由此可以发现,任意一层的输出xL所产生的残差可以传回到其前面的任意一层的xl上,这是个“直接”的传递过程,从而使得ResNet在层数变多的时候也不会出现明显的效率问题;与此同时,根据等式因子可知,是线性叠加的过程而非连乘关系,所以ResNet几乎不会出现梯度弥散的现象。本发明所训练的包含CNN、ResNet以及全连接层在内的混合网络结构,其中包含了19层ResNet结构,并使用一个训练网络同时输出策略与估值,在简化网络结构的同时也降低了运算量,提高了训练效率,减少了训练时间。From this, it can be found that the residual generated by the output x L of any layer can be transmitted back to x l of any layer in front of it. This is a "direct" transfer process, so that ResNet has more layers. There will be no obvious efficiency problems; at the same time, according to the equation factor It can be seen that and It is a process of linear superposition rather than a multiplicative relationship, so ResNet has almost no gradient dispersion phenomenon. The hybrid network structure trained by the present invention includes CNN, ResNet and fully connected layers, which includes a 19-layer ResNet structure, and uses a training network to output strategies and estimates at the same time, which not only simplifies the network structure, but also reduces the calculation The amount improves the training efficiency and reduces the training time.

步骤二、如图2所示,整个强化学习过程分为自我博弈(Self-Play),模型优化(Optimize,Opt)与网络评估(Evaluate,Eval)三个异步子过程。Step 2, as shown in Figure 2, the entire reinforcement learning process is divided into three asynchronous sub-processes: self-play (Self-Play), model optimization (Optimize, Opt) and network evaluation (Evaluate, Eval).

强化学习具体过程:The specific process of reinforcement learning:

⑴自我博弈(Self-Play)⑴Self-Play

Self-Play由蒙特卡洛搜索(Monto Carlo Tree Search,MCTS)与构建的网络模型共同驱动,Self-Play过程中的MCTS采用更加的高效的估值网络进行快速判定。如图3的MCTS模拟所示,MCTS与模型网络对对弈网络进行驱动,同时规则监督在这个过程中持续运行,进行行棋指导与胜负终局判定,单局结束后进行格式化归档存储并初始化棋面以备下次进行自我博弈,图4所示为单局自我对弈流程。此过程通过自我博弈产生大量对弈棋谱,后去大量训练数据,为网络优化提供训练数据资源;Self-Play is jointly driven by Monte Carlo Search (Monto Carlo Tree Search, MCTS) and the constructed network model. MCTS in the process of Self-Play uses a more efficient valuation network for quick judgment. As shown in the MCTS simulation in Figure 3, the MCTS and the model network drive the game network, while the rule supervision continues to run during this process, providing chess guidance and final judgment of victory and defeat, and formatting, archiving, storage and initialization after a single game The chess surface is prepared for the next self-game. Figure 4 shows the process of a single game of self-play. This process generates a large number of game records through self-play, and then removes a large amount of training data to provide training data resources for network optimization;

⑵模型优化(Optimize,Opt)⑵Model optimization (Optimize, Opt)

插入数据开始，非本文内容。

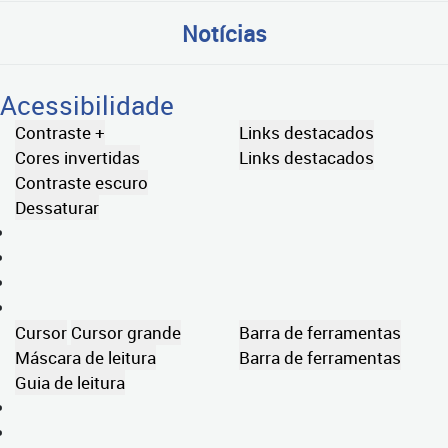
Notícias
Acessibilidade
Contraste +
Links destacados
Cores invertidas
Links destacados
Contraste escuro
Dessaturar
Cursor
Cursor grande
Barra de ferramentas
Máscara de leitura
Barra de ferramentas
Guia de leitura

Opt是模型网络的训练优化过程,使用来自Self-Play的阶段的棋谱数据进行模型优化。Opt is the training optimization process of the model network, using the chess record data from the Self-Play stage for model optimization.

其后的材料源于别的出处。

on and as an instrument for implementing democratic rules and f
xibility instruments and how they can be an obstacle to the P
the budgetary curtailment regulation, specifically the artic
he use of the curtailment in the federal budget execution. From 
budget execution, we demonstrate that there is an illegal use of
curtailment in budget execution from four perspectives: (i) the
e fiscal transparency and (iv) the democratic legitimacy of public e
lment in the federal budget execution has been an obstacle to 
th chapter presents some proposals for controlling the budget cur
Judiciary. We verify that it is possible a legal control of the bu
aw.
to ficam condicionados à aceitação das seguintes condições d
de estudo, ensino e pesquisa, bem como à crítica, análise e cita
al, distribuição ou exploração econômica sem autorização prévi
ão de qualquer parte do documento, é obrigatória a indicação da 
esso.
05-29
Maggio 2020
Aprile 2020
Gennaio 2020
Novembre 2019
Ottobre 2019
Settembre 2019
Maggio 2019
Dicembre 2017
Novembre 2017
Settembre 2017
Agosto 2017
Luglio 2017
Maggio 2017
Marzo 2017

⑶网络评估(Evaluate,Eval)⑶ network evaluation (Evaluate, Eval)

Eval是新模型的评估过程,在优化执行一段时间后进行对弈模拟评估,根据评估结果判定继续优化还是进行模型的迭代更新。网络评估即使用训练一段后的新模型与训练前的模型进行对弈,根据胜负局数获取当前模型的性能以判断是否进行模型的迭代。Eval is the evaluation process of the new model. After the optimization is executed for a period of time, the simulation evaluation of the game is carried out. Based on the evaluation results, it is determined whether to continue the optimization or iteratively update the model. Network evaluation is to use the new model after training for a period of time to play against the model before training, and obtain the performance of the current model according to the number of wins and losses to judge whether to iterate the model.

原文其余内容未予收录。